Генерал-лейтенант в отставке Николай Павлович Шелимов выслушал нас с Лидией Степановной и стал вспоминать подробности перелета:

– Когда оставалось минут двадцать до старта, я сказал Николаю Галковскому – мы с ним некоторое время вместе работали, Николай был одним из лучших радистов ВВС, – чтобы он каждые полчаса между радиограммами, которые должен передавать, просто нажимал ключ, а наши радиопеленгаторы по импульсам засекут самолет. Тогда мы будем постоянно знать, где они находятся. Галковский обещал. В аварийной ситуации он мог воспользоваться радиотелефонной связью с помощью микрофона...

– Я знаю, – продолжал Шелимов, – что в последней, девятнадцатой, радиограмме, переданной 13 августа в 14 часов 32 минуты, вы нашли цифровое окончание, принятое на Аляске и не принятое у нас, в Тикси. Но обратите внимание: там передано – высота 4600 метров. А я помню, как мне принесли текст радиограммы, которую Галковский передал микрофоном. Она была принята в единственном экземпляре, ее принимала наша станция, американцы и канадцы могли не понять русскую речь. Текст такой, как сейчас помню: «Аварийная. Высота 6200 метров, отказал правый крайний мотор, снижаемся, входим в облачность, обледеневаем». После этого наши радиопеленгаторы перестали получать сигнал с самолета, он был уже за полюсом, примерно на 120-200 километров ближе к Аляске. Эта радиограмма меня потрясла: гибли люди, мои товарищи. Дежурства я не снимал, продолжали слушать эфир, но ничего достоверного принято не было... Недавно я разговаривал с Громовым, он тоже помнит текст этой радиограммы. Михаил Михайлович высказывает предположение, что при сильном обледенении машина могла развалиться в воздухе или разбилась об лед при неуправляемом падении.

– Николай Павлович, а вы исключаете возможность планирования или какой-либо управляемой посадки?

– Абсолютно исключаю. Ведь больше никаких сигналов не было.

– Но ведь девятнадцатая радиограмма с цифровым окончанием говорит о том, что самолет предполагал садиться в квадрате, в который входят острова Банкс, Мелвилл и полуостров Бродер...

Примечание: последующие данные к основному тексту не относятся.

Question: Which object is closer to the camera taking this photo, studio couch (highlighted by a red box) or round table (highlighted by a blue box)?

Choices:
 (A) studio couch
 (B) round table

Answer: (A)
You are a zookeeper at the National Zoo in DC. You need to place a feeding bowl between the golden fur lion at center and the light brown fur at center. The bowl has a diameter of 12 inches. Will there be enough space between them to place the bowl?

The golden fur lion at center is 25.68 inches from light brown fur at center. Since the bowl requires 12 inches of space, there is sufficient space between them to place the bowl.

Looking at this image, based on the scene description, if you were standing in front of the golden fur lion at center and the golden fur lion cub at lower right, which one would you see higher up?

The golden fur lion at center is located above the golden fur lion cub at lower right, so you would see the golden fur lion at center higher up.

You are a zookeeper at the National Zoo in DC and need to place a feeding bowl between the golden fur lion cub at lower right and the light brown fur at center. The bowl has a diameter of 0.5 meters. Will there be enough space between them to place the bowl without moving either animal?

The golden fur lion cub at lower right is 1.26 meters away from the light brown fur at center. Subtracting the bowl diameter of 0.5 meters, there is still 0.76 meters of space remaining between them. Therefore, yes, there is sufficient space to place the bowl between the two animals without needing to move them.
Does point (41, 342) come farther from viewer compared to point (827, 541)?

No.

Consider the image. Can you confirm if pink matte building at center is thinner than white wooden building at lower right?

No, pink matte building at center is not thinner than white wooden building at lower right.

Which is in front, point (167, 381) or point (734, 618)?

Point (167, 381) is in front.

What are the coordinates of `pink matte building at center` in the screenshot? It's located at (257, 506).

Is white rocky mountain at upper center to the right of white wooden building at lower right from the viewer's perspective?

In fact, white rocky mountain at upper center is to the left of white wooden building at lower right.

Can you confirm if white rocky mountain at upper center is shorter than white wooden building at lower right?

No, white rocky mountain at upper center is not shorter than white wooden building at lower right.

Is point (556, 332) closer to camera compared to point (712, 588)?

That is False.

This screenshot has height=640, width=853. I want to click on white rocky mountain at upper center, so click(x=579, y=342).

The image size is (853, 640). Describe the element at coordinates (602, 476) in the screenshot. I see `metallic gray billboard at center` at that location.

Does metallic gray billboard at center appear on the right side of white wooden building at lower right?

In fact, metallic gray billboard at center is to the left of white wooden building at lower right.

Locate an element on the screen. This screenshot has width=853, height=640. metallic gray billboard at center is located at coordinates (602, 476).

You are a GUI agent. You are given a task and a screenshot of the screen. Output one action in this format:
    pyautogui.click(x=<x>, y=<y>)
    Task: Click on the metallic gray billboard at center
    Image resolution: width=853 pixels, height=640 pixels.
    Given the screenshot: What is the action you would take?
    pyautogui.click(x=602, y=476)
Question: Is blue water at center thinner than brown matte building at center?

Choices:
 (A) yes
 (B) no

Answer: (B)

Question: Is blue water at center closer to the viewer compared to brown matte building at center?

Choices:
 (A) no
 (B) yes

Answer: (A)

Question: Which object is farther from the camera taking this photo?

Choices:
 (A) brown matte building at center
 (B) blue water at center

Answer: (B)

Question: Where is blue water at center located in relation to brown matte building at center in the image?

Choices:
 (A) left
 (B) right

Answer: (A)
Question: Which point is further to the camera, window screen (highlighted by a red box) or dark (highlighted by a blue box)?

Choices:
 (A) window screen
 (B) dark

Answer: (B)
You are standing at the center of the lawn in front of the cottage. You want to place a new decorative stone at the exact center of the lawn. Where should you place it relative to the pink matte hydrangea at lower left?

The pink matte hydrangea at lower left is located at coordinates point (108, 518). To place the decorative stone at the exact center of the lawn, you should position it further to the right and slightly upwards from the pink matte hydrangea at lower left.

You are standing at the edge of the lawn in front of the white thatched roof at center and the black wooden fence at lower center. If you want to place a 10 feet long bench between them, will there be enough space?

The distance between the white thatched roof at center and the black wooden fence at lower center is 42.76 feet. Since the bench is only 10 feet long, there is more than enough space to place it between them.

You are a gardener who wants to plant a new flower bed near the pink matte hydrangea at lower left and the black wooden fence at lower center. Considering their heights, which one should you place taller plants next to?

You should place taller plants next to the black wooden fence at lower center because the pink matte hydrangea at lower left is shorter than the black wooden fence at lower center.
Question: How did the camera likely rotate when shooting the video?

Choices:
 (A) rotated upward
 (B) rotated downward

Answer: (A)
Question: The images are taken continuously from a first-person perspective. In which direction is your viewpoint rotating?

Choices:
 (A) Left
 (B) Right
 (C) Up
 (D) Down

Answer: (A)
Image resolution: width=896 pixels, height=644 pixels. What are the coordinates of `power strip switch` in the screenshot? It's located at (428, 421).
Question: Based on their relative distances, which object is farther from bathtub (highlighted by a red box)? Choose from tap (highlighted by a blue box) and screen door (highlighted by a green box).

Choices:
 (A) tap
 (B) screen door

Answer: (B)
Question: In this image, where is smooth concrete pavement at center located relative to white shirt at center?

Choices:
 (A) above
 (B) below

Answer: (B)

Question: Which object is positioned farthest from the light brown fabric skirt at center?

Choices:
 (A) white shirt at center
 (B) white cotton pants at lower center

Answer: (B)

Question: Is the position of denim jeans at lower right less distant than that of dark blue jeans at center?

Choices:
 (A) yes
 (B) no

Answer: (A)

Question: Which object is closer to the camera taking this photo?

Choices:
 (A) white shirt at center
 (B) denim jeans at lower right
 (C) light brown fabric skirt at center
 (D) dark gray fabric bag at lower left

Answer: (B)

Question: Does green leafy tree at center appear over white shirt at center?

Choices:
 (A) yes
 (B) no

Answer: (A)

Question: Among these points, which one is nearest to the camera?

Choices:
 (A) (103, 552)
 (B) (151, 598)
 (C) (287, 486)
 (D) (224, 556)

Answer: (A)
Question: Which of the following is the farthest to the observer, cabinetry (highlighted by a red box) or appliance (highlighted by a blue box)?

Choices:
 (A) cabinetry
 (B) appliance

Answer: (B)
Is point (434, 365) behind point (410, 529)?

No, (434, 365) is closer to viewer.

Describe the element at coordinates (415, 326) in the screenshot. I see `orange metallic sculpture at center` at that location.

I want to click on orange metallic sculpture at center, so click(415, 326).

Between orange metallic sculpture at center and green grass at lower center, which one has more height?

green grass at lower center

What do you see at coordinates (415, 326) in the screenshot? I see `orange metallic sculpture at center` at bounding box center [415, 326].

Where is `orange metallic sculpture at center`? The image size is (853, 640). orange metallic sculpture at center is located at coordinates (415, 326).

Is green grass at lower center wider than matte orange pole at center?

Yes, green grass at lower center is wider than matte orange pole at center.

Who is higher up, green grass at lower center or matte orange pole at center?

То, что самолет продолжал лететь после того, как его потеряли радиопеленгаторы, подтверждает и сообщение правительственной комиссии по организации перелета, опубликованное в «Правде» 14 августа 1937 года. «В 15 часов 58 минут по московскому времени якутская радиостанция приняла с самолета следующее сообщение:

«Все в порядке. Слышимость Р-1» (что значит – плохая. – Ю. С.). Затем в 17 часов 53 минуты радиостанция мыса Шмидта приняла с самолета следующую радиограмму: «Как вы меня слышите? РЛ (позывной самолета Леваневского. – Ю. С.) Ждите...» Многие летчики, с которыми мне приходилось говорить по поводу этих двух радиограмм, пожимают плечами и считают их недостоверными. Но ведь ни одной радиограммы не публиковалось без тщательнейшей проверки! Все споры можно было бы разрешить просто, если бы сохранился архив штаба перелета. Он принадлежал управлению авиационной промышленности, которое тогда входило в Наркомат тяжелой промышленности. Когда в октябре 1941 года из Москвы эвакуировались государственные и правительственные учреждения, часть архивов была уничтожена, часть – вывезена на восток. С тех пор архив штаба перелета пропал, и все попытки его найти пока безуспешны... Об этом мне рассказал старейший работник авиапромышленности, член штаба перелета Пантелеймон Степанович Анищенков. Последние дни и часы до старта он постоянно был с экипажем.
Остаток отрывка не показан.